▸ **What is required**
The answer must be an exact transcription of every record.

▸ **Source data**
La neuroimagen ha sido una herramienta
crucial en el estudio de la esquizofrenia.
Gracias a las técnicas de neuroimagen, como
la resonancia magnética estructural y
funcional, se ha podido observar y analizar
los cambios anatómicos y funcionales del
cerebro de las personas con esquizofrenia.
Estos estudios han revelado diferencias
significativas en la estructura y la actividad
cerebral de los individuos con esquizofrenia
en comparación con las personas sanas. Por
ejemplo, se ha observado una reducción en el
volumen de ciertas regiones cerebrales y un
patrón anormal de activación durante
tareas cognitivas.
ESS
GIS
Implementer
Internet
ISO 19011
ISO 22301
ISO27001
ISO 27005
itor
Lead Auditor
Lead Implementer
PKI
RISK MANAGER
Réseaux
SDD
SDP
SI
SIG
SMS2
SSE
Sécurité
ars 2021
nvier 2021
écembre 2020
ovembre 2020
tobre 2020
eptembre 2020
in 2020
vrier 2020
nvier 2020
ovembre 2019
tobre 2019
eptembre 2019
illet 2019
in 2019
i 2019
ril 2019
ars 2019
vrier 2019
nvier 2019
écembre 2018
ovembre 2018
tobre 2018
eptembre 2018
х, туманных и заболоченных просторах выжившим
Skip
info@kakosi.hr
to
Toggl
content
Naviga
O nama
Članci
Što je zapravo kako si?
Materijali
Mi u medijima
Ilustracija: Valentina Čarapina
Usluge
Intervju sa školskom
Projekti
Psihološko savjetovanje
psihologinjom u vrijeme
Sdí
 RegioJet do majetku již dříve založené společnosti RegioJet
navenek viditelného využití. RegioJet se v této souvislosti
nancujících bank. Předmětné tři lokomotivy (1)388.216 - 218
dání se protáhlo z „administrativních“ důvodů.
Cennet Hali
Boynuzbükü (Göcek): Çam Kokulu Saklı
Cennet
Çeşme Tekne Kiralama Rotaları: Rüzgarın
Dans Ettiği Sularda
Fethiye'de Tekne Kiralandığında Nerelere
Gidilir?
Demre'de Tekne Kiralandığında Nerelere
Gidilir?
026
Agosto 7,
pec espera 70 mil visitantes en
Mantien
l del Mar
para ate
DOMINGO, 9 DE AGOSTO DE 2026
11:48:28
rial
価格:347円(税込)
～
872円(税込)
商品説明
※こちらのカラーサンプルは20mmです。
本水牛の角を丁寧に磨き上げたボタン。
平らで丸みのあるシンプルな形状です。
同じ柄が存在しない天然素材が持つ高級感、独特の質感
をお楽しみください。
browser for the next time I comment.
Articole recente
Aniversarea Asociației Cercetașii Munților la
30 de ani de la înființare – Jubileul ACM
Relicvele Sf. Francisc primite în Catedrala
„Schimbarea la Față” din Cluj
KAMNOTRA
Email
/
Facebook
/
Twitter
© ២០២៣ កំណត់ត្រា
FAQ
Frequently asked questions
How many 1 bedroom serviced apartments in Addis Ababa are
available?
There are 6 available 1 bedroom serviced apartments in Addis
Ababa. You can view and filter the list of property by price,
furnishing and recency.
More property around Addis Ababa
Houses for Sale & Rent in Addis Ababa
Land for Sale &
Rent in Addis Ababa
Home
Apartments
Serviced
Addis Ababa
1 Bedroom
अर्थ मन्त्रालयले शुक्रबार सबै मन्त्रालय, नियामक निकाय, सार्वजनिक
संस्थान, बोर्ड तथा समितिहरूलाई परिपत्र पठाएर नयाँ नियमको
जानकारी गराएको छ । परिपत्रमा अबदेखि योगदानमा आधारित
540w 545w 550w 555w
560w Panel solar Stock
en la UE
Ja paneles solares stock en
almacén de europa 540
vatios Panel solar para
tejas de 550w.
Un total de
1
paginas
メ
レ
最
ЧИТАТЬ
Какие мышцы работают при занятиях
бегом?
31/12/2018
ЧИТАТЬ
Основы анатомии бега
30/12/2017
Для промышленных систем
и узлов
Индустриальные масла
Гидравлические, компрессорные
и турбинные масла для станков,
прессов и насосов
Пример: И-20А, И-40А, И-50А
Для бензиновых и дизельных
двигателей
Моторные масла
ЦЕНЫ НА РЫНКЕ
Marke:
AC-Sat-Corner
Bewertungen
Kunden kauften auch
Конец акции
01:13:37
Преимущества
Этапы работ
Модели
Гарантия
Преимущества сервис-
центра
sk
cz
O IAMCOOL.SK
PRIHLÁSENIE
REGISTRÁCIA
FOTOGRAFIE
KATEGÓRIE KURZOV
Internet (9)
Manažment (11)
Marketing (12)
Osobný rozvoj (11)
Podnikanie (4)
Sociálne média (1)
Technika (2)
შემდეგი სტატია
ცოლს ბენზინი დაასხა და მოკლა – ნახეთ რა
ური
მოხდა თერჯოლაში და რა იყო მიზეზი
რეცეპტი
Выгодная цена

▸ **Exercise solution**
La neuroimagen ha sido una herramienta
crucial en el estudio de la esquizofrenia.
Gracias a las técnicas de neuroimagen, como
la resonancia magnética estructural y
funcional, se ha podido observar y analizar
los cambios anatómicos y funcionales del
cerebro de las personas con esquizofrenia.
Estos estudios han revelado diferencias
significativas en la estructura y la actividad
cerebral de los individuos con esquizofrenia
en comparación con las personas sanas. Por
ejemplo, se ha observado una reducción en el
volumen de ciertas regiones cerebrales y un
patrón anormal de activación durante
tareas cognitivas.
ESS
GIS
Implementer
Internet
ISO 19011
ISO 22301
ISO27001
ISO 27005
itor
Lead Auditor
Lead Implementer
PKI
RISK MANAGER
Réseaux
SDD
SDP
SI
SIG
SMS2
SSE
Sécurité
ars 2021
nvier 2021
écembre 2020
ovembre 2020
tobre 2020
eptembre 2020
in 2020
vrier 2020
nvier 2020
ovembre 2019
tobre 2019
eptembre 2019
illet 2019
in 2019
i 2019
ril 2019
ars 2019
vrier 2019
nvier 2019
écembre 2018
ovembre 2018
tobre 2018
eptembre 2018
х, туманных и заболоченных просторах выжившим
Skip
info@kakosi.hr
to
Toggl
content
Naviga
O nama
Članci
Što je zapravo kako si?
Materijali
Mi u medijima
Ilustracija: Valentina Čarapina
Usluge
Intervju sa školskom
Projekti
Psihološko savjetovanje
psihologinjom u vrijeme
Sdí
 RegioJet do majetku již dříve založené společnosti RegioJet
navenek viditelného využití. RegioJet se v této souvislosti
nancujících bank. Předmětné tři lokomotivy (1)388.216 - 218
dání se protáhlo z „administrativních“ důvodů.
Cennet Hali
Boynuzbükü (Göcek): Çam Kokulu Saklı
Cennet
Çeşme Tekne Kiralama Rotaları: Rüzgarın
Dans Ettiği Sularda
Fethiye'de Tekne Kiralandığında Nerelere
Gidilir?
Demre'de Tekne Kiralandığında Nerelere
Gidilir?
026
Agosto 7,
pec espera 70 mil visitantes en
Mantien
l del Mar
para ate
DOMINGO, 9 DE AGOSTO DE 2026
11:48:28
rial
価格:347円(税込)
～
872円(税込)
商品説明
※こちらのカラーサンプルは20mmです。
本水牛の角を丁寧に磨き上げたボタン。
平らで丸みのあるシンプルな形状です。
同じ柄が存在しない天然素材が持つ高級感、独特の質感
をお楽しみください。
browser for the next time I comment.
Articole recente
Aniversarea Asociației Cercetașii Munților la
30 de ani de la înființare – Jubileul ACM
Relicvele Sf. Francisc primite în Catedrala
„Schimbarea la Față” din Cluj
KAMNOTRA
Email
/
Facebook
/
Twitter
© ២០២៣ កំណត់ត្រា
FAQ
Frequently asked questions
How many 1 bedroom serviced apartments in Addis Ababa are
available?
There are 6 available 1 bedroom serviced apartments in Addis
Ababa. You can view and filter the list of property by price,
furnishing and recency.
More property around Addis Ababa
Houses for Sale & Rent in Addis Ababa
Land for Sale &
Rent in Addis Ababa
Home
Apartments
Serviced
Addis Ababa
1 Bedroom
अर्थ मन्त्रालयले शुक्रबार सबै मन्त्रालय, नियामक निकाय, सार्वजनिक
संस्थान, बोर्ड तथा समितिहरूलाई परिपत्र पठाएर नयाँ नियमको
जानकारी गराएको छ । परिपत्रमा अबदेखि योगदानमा आधारित
540w 545w 550w 555w
560w Panel solar Stock
en la UE
Ja paneles solares stock en
almacén de europa 540
vatios Panel solar para
tejas de 550w.
Un total de
1
paginas
メ
レ
最
ЧИТАТЬ
Какие мышцы работают при занятиях
бегом?
31/12/2018
ЧИТАТЬ
Основы анатомии бега
30/12/2017
Для промышленных систем
и узлов
Индустриальные масла
Гидравлические, компрессорные
и турбинные масла для станков,
прессов и насосов
Пример: И-20А, И-40А, И-50А
Для бензиновых и дизельных
двигателей
Моторные масла
ЦЕНЫ НА РЫНКЕ
Marke:
AC-Sat-Corner
Bewertungen
Kunden kauften auch
Конец акции
01:13:37
Преимущества
Этапы работ
Модели
Гарантия
Преимущества сервис-
центра
sk
cz
O IAMCOOL.SK
PRIHLÁSENIE
REGISTRÁCIA
FOTOGRAFIE
KATEGÓRIE KURZOV
Internet (9)
Manažment (11)
Marketing (12)
Osobný rozvoj (11)
Podnikanie (4)
Sociálne média (1)
Technika (2)
შემდეგი სტატია
ცოლს ბენზინი დაასხა და მოკლა – ნახეთ რა
ური
მოხდა თერჯოლაში და რა იყო მიზეზი
რეცეპტი
Выгодная цена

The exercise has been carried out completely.